Videonews


06/05/2026 18:54
A Milano e provincia, 35 mila aziende guidate da imprenditori con più di 70 anni sono già entrate nella fase critica, mentre circa 135 mila dirette da over 60 sono potenzialmente in ricambio. E non finisce qui: nei prossimi 10 anni, si aggiungeranno al computo altre 125 mila realtà. Numeri che raccontano una trasformazione profonda del tessuto produttivo milanese, in cui la continuità aziendale rischia di diventare un nodo cruciale per l’occupazione, la competitività e la salvaguardia delle competenze.
È l’istantanea scattata da una ricerca condotta dalla Confederazione nazionale dell’artigianato e della piccola e media impresa. “10 anni possono sembrare tanti, ma il futuro è già alle porte”, ha commentato il presidente di Cna Milano, Matteo Reale, che invoca un intervento tempestivo per l’alto numero di aziende che sono chiamate ad affrontare il passaggio generazionale.
La ricerca evidenzia come, per la prima volta nella storia del lavoro, convivono quattro generazioni diverse e già oggi si registrano passaggi che guardano direttamente ai nipoti, saltando la generazione intermedia: un fenomeno destinato a crescere nei prossimi anni.

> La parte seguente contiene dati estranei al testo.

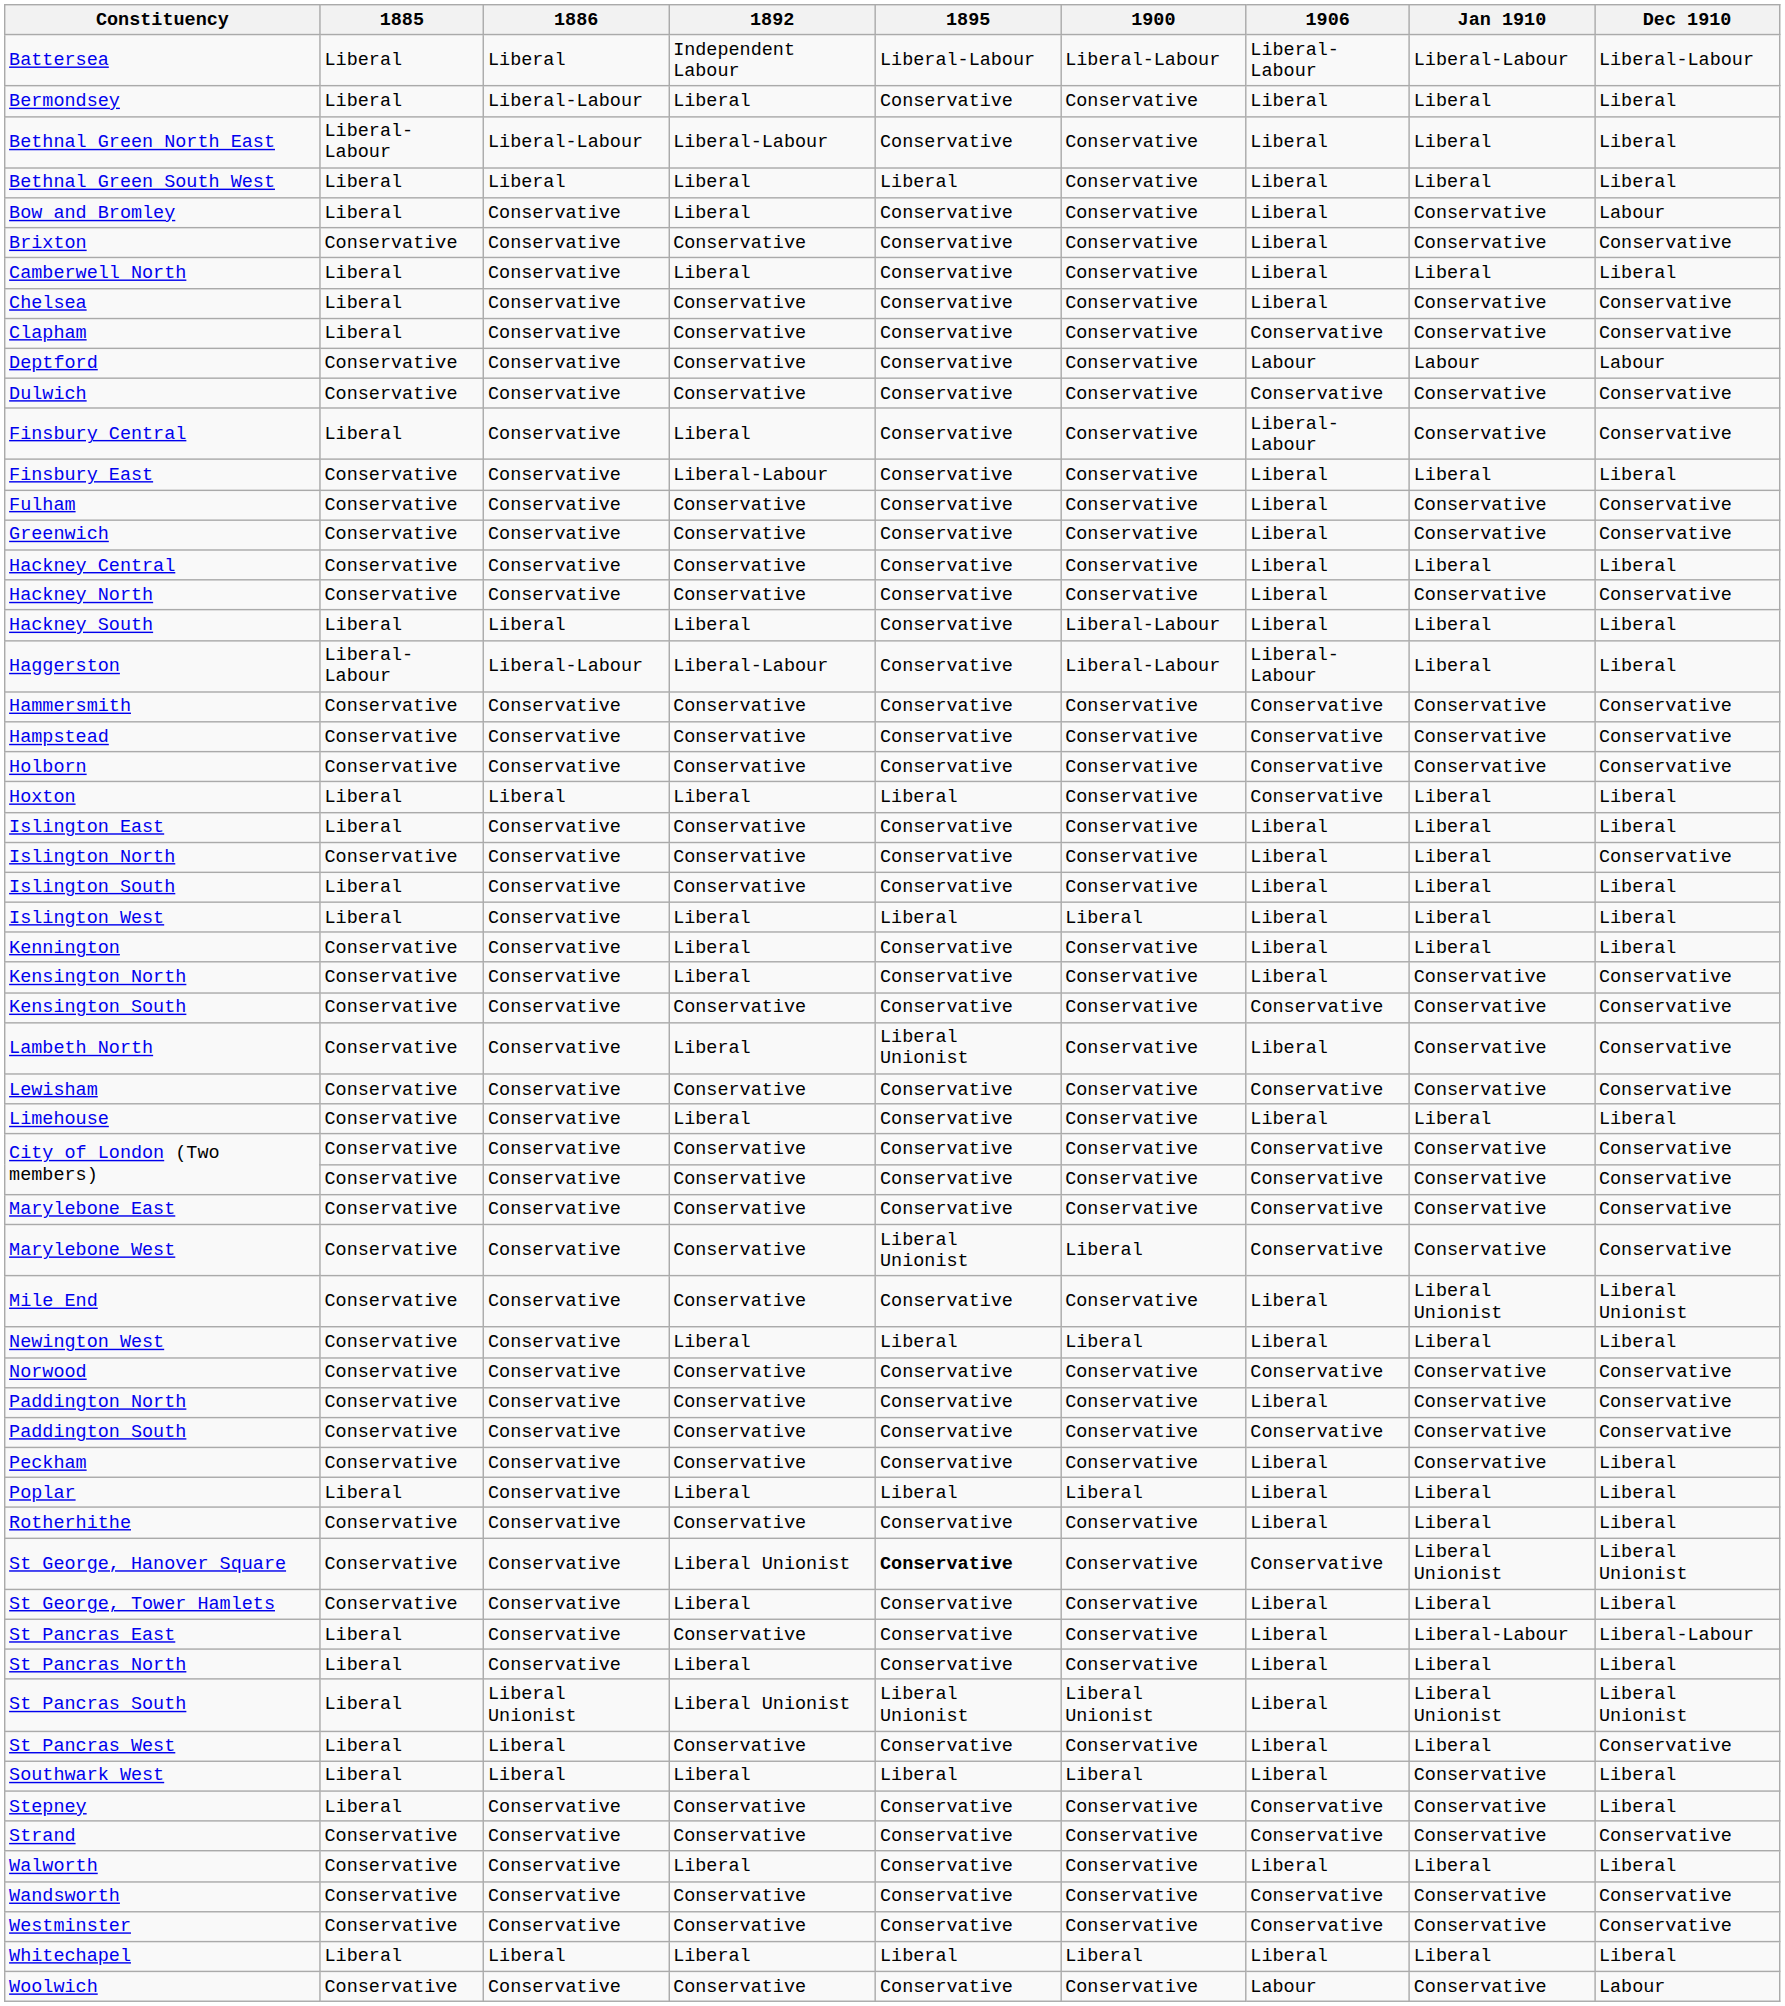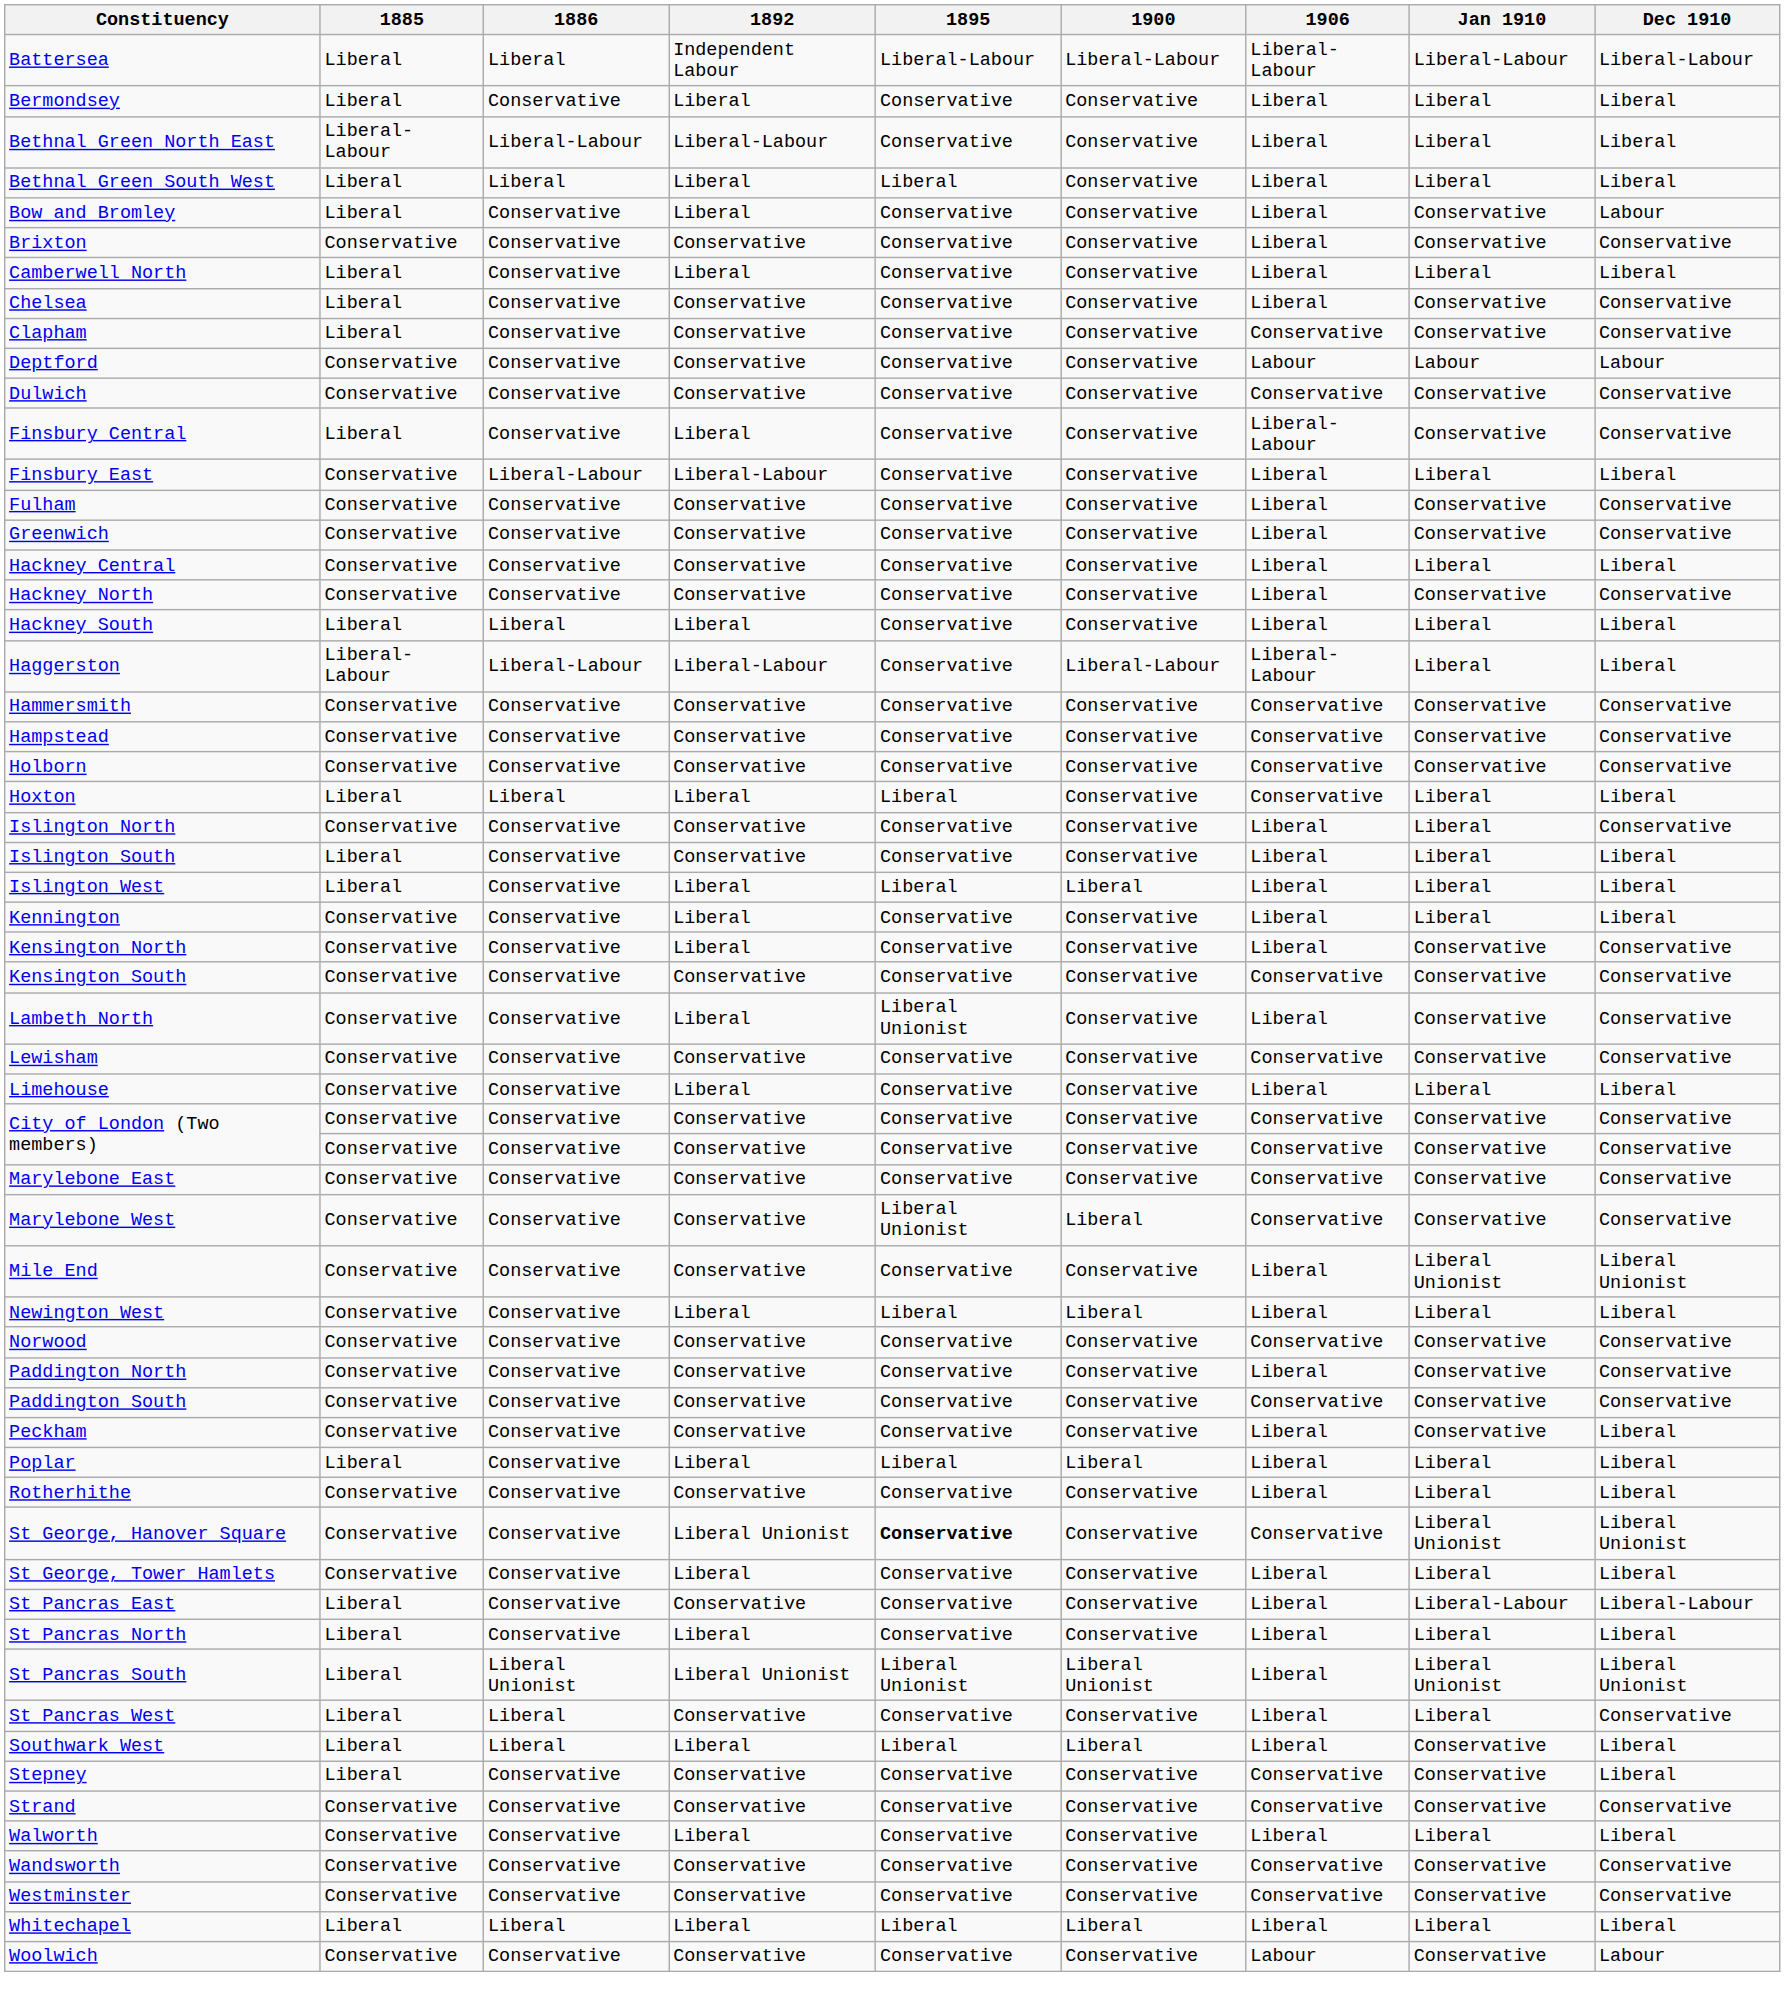Bermondsey | 1886: Liberal-Labour -> Conservative
Finsbury East | 1886: Conservative -> Liberal-Labour
Hackney South | 1900: Liberal-Labour -> Conservative
- row: Islington East | Liberal | Conservative | Conservative | Conservative | Conservative | Liberal | Liberal | Liberal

Ritardi e difficoltà si registrano anche a livello nazionale: oltre l’80% degli imprenditori over 40 ha già affrontato il tema della trasmissione della propria attività, ma più della metà non ha ancora avviato azioni concrete per pianificare il passaggio di testimone. Secondo Cna Milano, formare e inserire nuovi collaboratori e individuare nuove figure da mettere alla guida delle aziende sono le due questioni fondamentali su cui intervenire. E per farlo, serve una stretta collaborazione da parte delle istituzioni.